### Excerpted text
=======

Figure 5The relationship between proportions of training data sets to test data sets and test errors.

## 3.3 Inverting crust thickness

Based on all our 12 neural networks, we invert Rayleigh phase velocities (10–35.0 mHz) to attain 12 crustal thickness models for eastern Tibet and the western Yangtze craton. Considering not only the test errors of sSAE networks but also misfits and correlation coefficients of our 12 models with crustal thickness models from other studies, we choose the network structure indicated by * in Table 1. We find the best fit crustal thickness model from sSAE (Fig. 6). We compare our model with the crustal thickness model from the receiver function (Zhu et al., 2012), and the other two global crustal thickness models, CRUST2.0 from Bassin et al. (2000) based on refraction and reflection seismics as well as receiver function studies and the CUB2 model from Shapiro and Ritzwoller (2002) (Fig. 7), who inverted a similar data set for crustal thickness using a Monte Carlo approach. The correlation coefficients and scatter plots of our model versus ZJS, our model versus CRUST2.0, and our model versus CUB2 (Fig. 8) indicate overall agreement between the three models. However, the agreements of our model with CUB2 and CRUST2.0 are better than with ZJS, since model ZJS attained from Zhu et al. (2012) has relatively sparse stations with poor data coverage and lower resolution. In addition, taking the Monte Carlo method (Hansen et al., 2013) using four processors only for 1000 iterations, it takes 3 weeks to invert the Xie et al. (2013) data set to the crust thickness of the same region. As Shapiro and Ritzwoller (2002) pointed out, the major disadvantage of this method is computational expense. Maybe the result is high resolution after many more iterations using the Monte Carlo method. However, when we make use of sSAE, using only one processor, a six-layer network for 380 000 training samples and 120 000 test samples for network training takes 5 h, while a well-trained neural network inversion takes only a few seconds to complete.

Figure 6Crustal thickness of the western Yangtze craton from this paper.

=======

### Records for the exercise
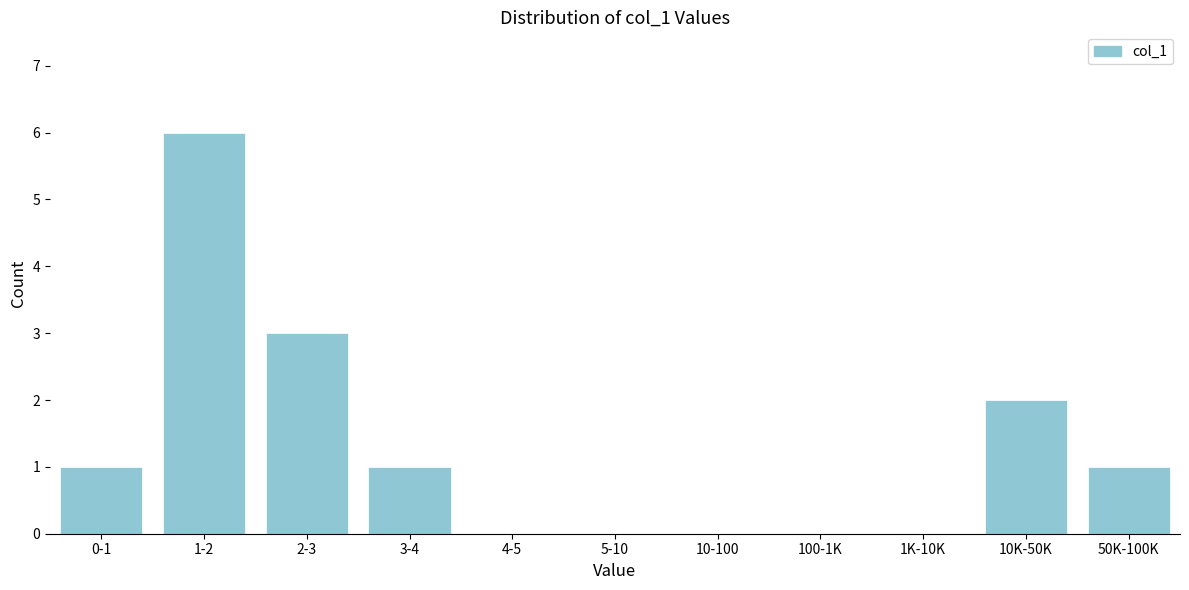

Reading left to right, transcribe all the data shown in this chart.

0-1=1	1-2=6	2-3=3	3-4=1	4-5=0	5-10=0	10-100=0	100-1K=0	1K-10K=0	10K-50K=2	50K-100K=1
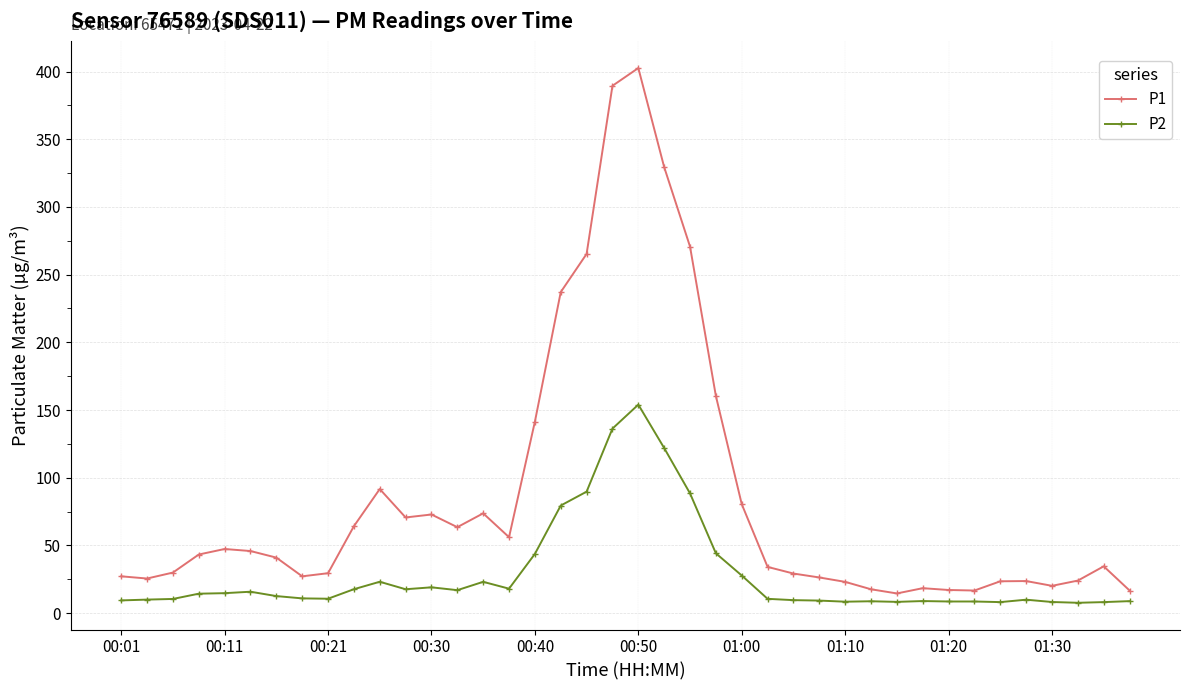

What is the value of the P2 point at the 27th from the left?

9.6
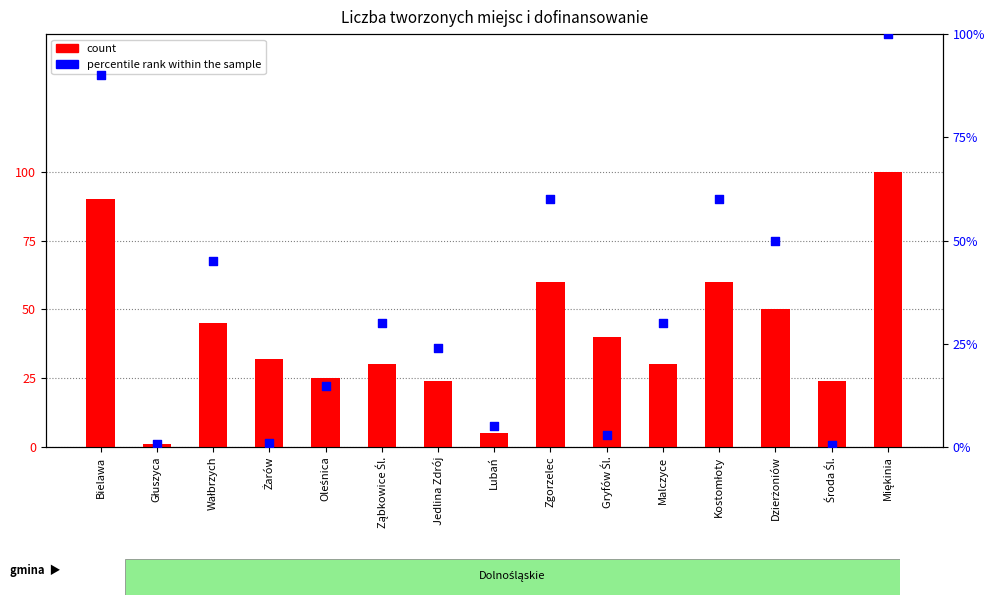

At how many categories does at least one series exceed 26?

10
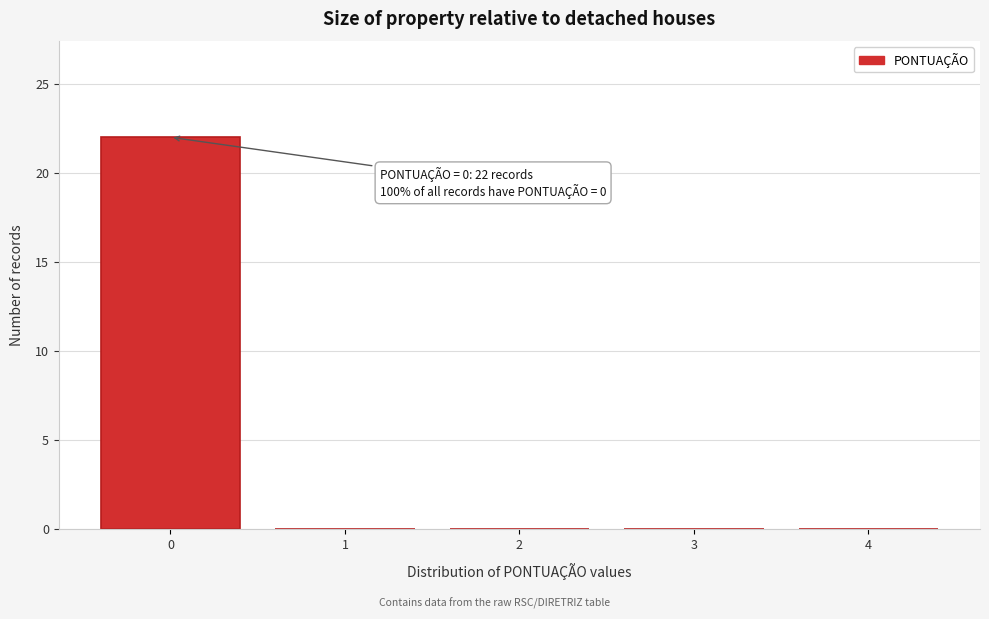

Over which range of the x-axis is the bar tallest?

-0.5 to 0.5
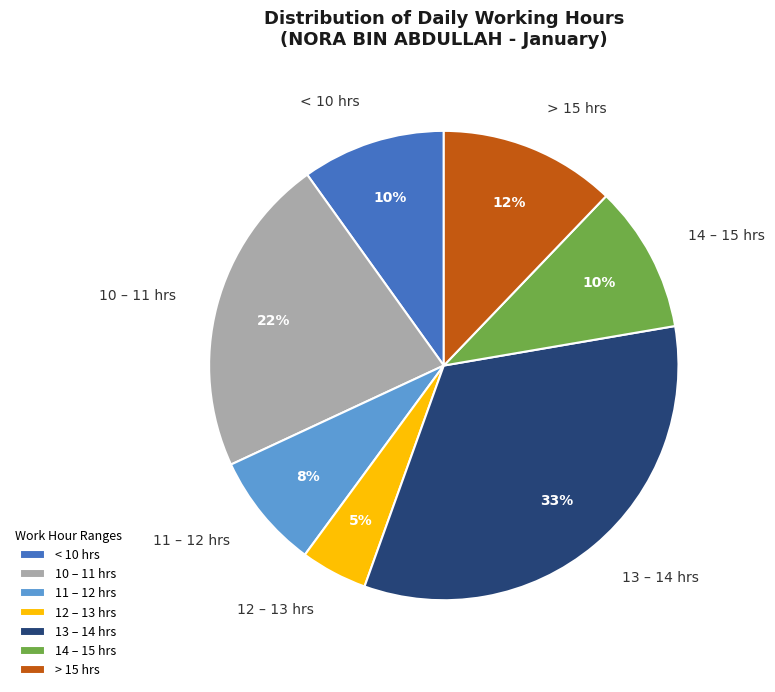

True or false: 14 – 15 hrs accounts for 10% of the total.

True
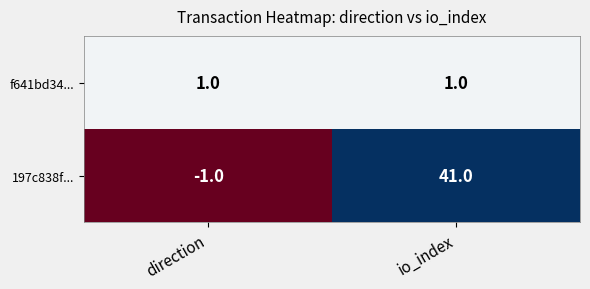

Reading left to right, transcribe all the data shown in this chart.

f641bd34...: direction=1	io_index=1
197c838f...: direction=-1	io_index=41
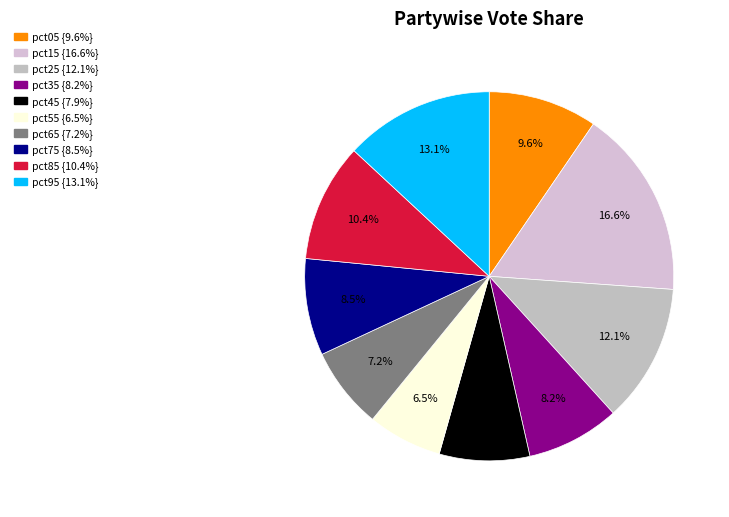

Does pct85 represent more than half of the total?

No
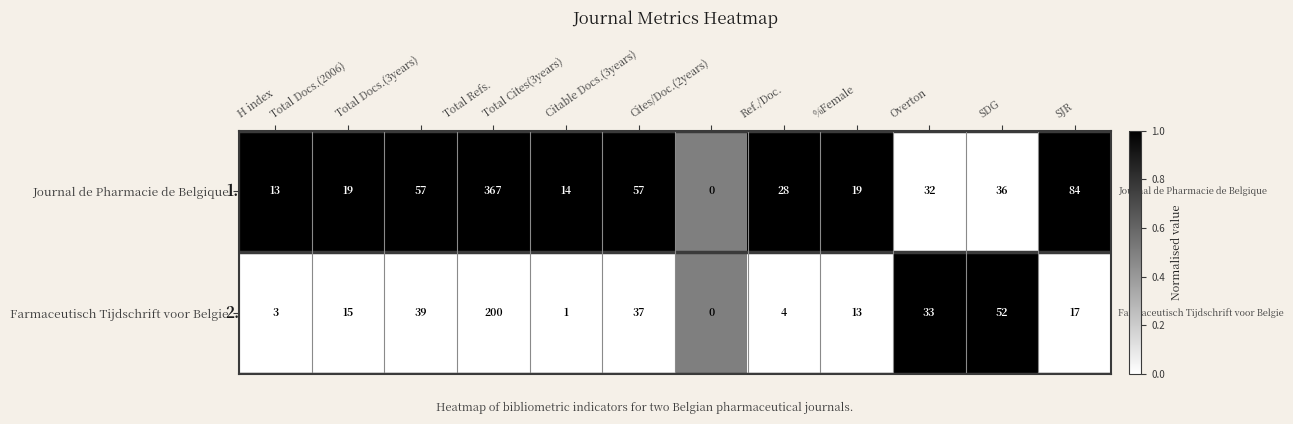

How many Farmaceutisch Tijdschrift voor Belgie values are between 0 and 1?

12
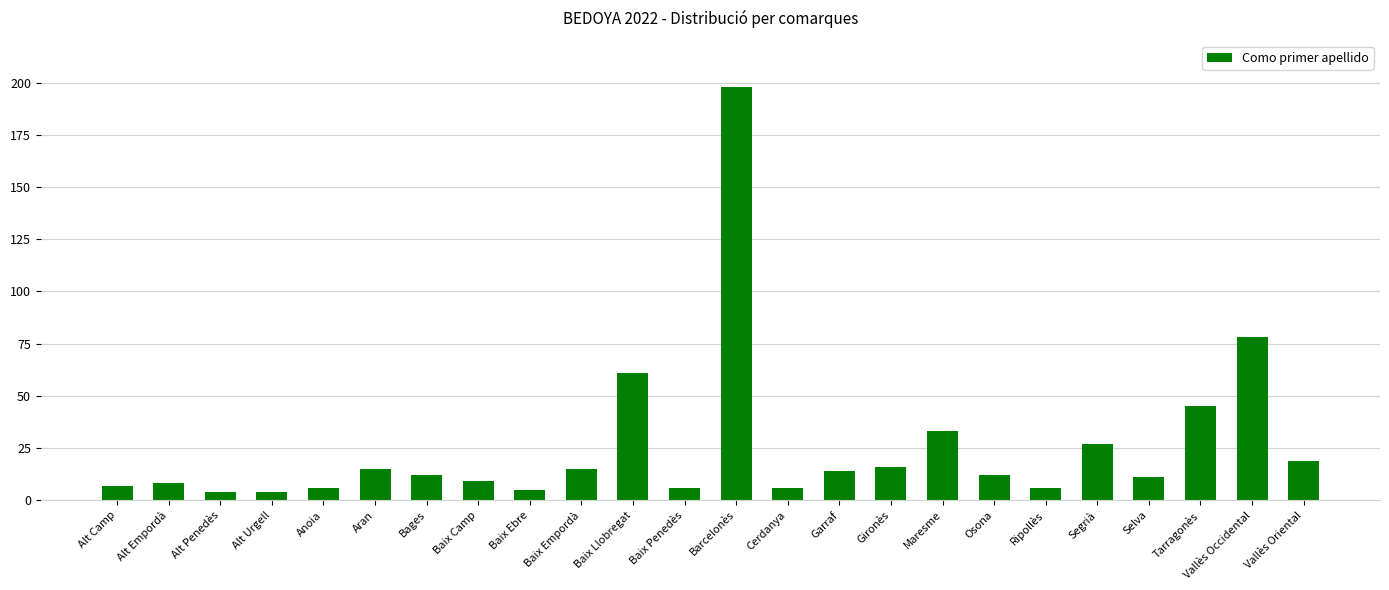

What is the average value?

26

=======

### Task instructions
- 1) Please translate this sentence from the crustal thickness text into Spanish: "As Shapiro and Ritzwoller (2002) pointed out, the major disadvantage of this method is computational expense."
- 2) Identify each line in the entries that contains the string "direction".

### Responses by item number
- 1) Como señalaron Shapiro y Ritzwoller (2002), la principal desventaja de este método es su costo computacional.

- 2)
f641bd34...: direction=1	io_index=1
197c838f...: direction=-1	io_index=41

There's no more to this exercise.